Here are a handful of clips from some of the rides.

Log Flume

Ho Ho H2O Bucket Dump

Rudy's Rapid Transit Coaster

Thursday, July 13, 2017

Gardening: Drying oregano

I demonstrate how I sun-dry my Southern New England grown oregano. The process takes 3-5 days from cutting to finished product. This should be all the oregano I need for the next year. There are many other ways, but you can't argue with simpicity plus success.

Thursday, June 30, 2016

Beer Brewing: Brewing vs. Gardening

I decided to try my hand at small grain growing. And what better grain to grow than barley? It was somewhat of a last minute decision, so I ended up with some subideal conditions and limited choices. Ideally, I should have prepped the bed last Fall and ordered a nice, top-quality malting barley.

Instead, I ended up with a hasty bed prep and the only 2-row barley (Conlon) that I could find in small quantity with short notice. That said, it is coming along nicely. The coverage was a little thin, despite my heavy broadcast seeding. We had moderately heavy rain and unusual some cold at germination time. I didn't reseed some of the really thin areas because I kept waiting for more to germinate. Still, I think it came out pretty nice.

Saturday, April 16, 2016

Beer Brewing: Oatmeal Extra Pale Ale

Time to step out on my own. It's really not too hard to formulate your own beer recipes. Take roughly 10 lbs. of grain, with the majority being pale-malt barley, add some hops, ferment with some yeast, beer. A cousin-in-law (is that a thing) went to a restaurant and asked for suggestions of beer choice based on the sign. I suggested the oatmeal extra pale ale, based on the description on the website. She opted for a different one, but I caught the bug.

I decided to make a simple recipe with 2 lbs. of flaked oats and 8.5 lbs. of 2-row pale malt. I'm going to hop this with 2 kinds of hops and ferment with Safale S-05 yeast. It should make a light blonde ale with a good mouthfeel and plenty of head retention at 5% alchohol.

Tuesday, March 1, 2016

Beer Brewing: The next chapter

I am a really, really bad blogger. I just realized that I started writing this post 6-ish months ago and never finished it. So, here it is... 

Apparently, it was more than a year ago that I first made beer in the modern era. If you read that post, you know that I made beer nearly 20 years ago and it was time to start again. Well, since then, I have brewed a few more beers. I did an American pale ale, an Irish red, and American red, a golden ale, and a couple others that I can't think of. All of these were extract kits with additional special grains. All of them were good, but all were lacking something...
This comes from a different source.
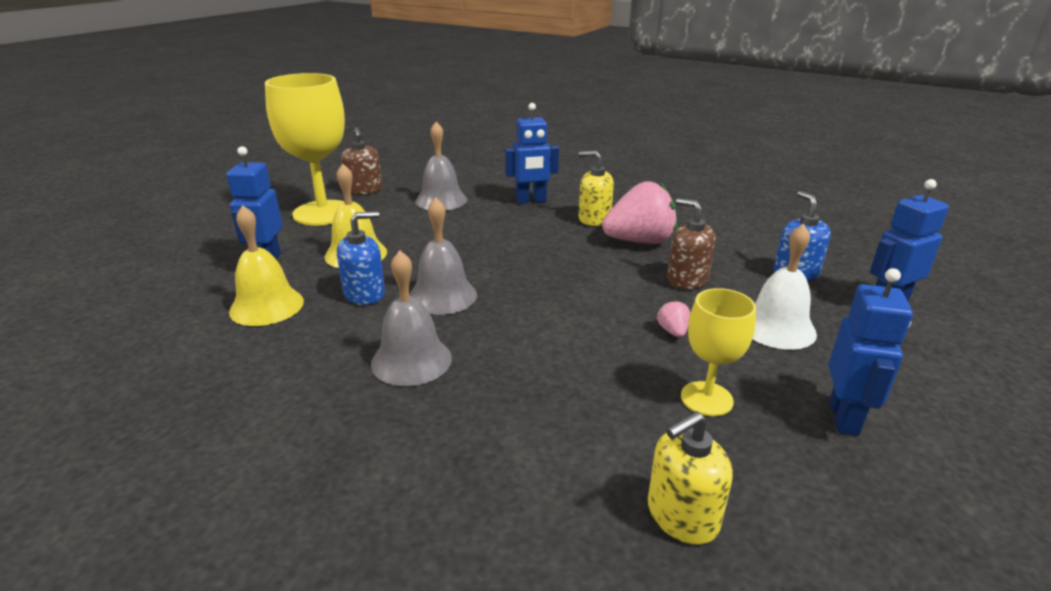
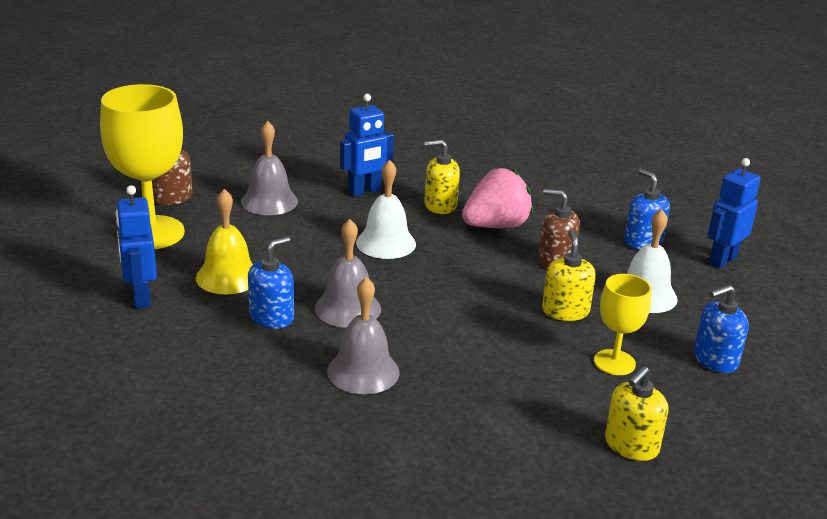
camera: 20 degrees left, 0 degrees up
yellow bell [229,205,304,326] -> none
pink strawberry [657,300,690,337] -> yellow soap dispenser [542,230,596,321]
blue robot [829,268,913,436] -> blue soap dispenser [694,285,749,373]
none -> white bell [356,159,416,259]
I decided that I wanted more. One problem with kits, aside from the price is that you are limited to only what is being sold. The solution is to go to an all-grain brew. Using all grain adds complexity but it also adds flavor.

So, I went to the net to find a brew. I found a red rye recipe which looked promising. I like red beers. I like rye beers. Therefore, I must like red rye beers. I acquired all the ingredients for the beer and made it up. The process was smooth, although the sparging step was tedious. I tried a continuous sparging, which took a really long time.

The only other issue was that I had a faulty scale. I weighed out the right amount of priming sugar, but the measured volume way way too high. So, I put in the correct volume of sugar. The right amount was probably half way between, because the carbonation level was really weak. It was a nice red color, although, the floral, spicy notes of rye were burried a bit in the end product.